Linear regression model is one of the most widely used statistical/machine learning model, because of its simplicity for model interpretation. This post will discuss about how to interpret a linear regression model after transformations. Let’s consider the simple linear regression model first:

$y = \beta x + \alpha + \epsilon, \quad (1)$

where the coefficient $\beta$ gives us directly the change in y for a one-unit change in x. No additional interpretation is required beyond the estimation of $\beta$.

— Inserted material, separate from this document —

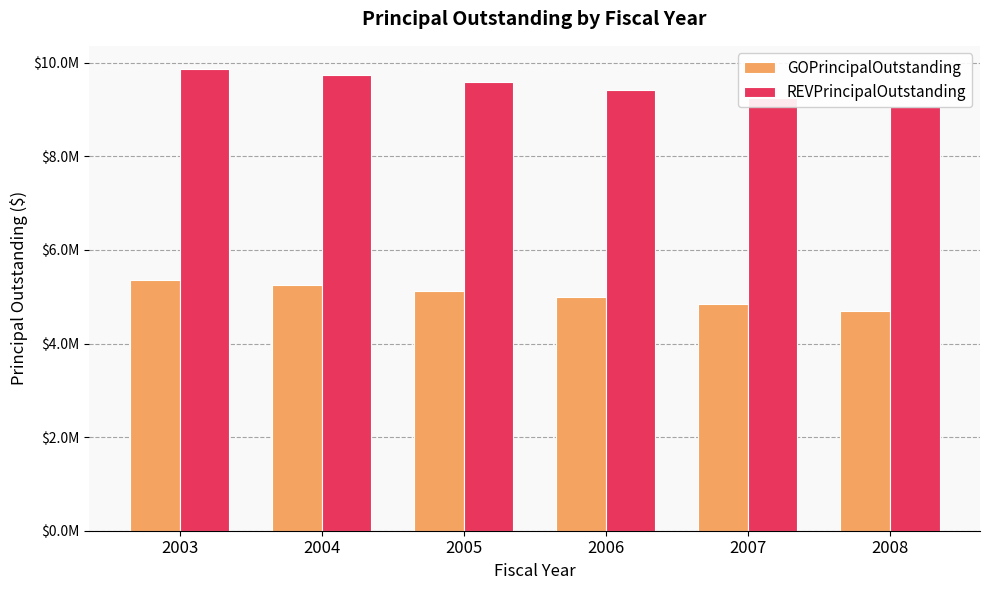

What is the greatest value displayed?

9870000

However, in certain scenarios, transformation is necessary to make the model meaningful. For example, one important assumption under the linear regression model is the normality of the error term $\epsilon$ in (1). If the observations of the response y is skewed (e.g., house price and travel expenses, etc.), then a log transformation is often applied to make it closer to normal. Another reason to apply a log transformation could be the inherent relationship between x and y is just not linear. The figure below shows how the log transformation is used to convert a highly skewed distribution to a close to normal distribution.

When the response y is log-transformed, (1) becomes the so called log-linear model:

$log(y) = \beta x + \alpha + \epsilon. \quad (2)$

Note that the log(-) above means the natural log. In this case, what does the value of $\beta$ mean? Let’s consider two observations $(x_1, y_1)$ and $(x_1+1, y_2)$:

$log(y_2)-log(y_1)=\beta (x_1+1) - \beta x_1 + \alpha - \alpha \\[8pt] \Rightarrow log(\frac{y_2}{y_1}) = \beta \\[8pt] \Rightarrow \frac{y_2}{y_1} = e^{\beta} \\[8pt] \Rightarrow \frac{y_2-y_1}{y_1}=e^{\beta}-1 \approx \beta, \quad when \quad \beta \rightarrow 0. \quad (3)$

Every unit change in x would result in $(e^{\beta}-1)\cdot 100\%$ change in the response y. In addition, when the estimated coefficient $\beta$ is small (close to zero), the percent change in y is approximately $\beta \cdot 100\%$. For example, if $\beta=0.05, e^{0.05} \approx 1.05$, then 1-unit change in x would result in 5% change in y.

In conclusion, coefficient $\beta$ in the log-linear model represents a relative change in the response y for every unit change in x.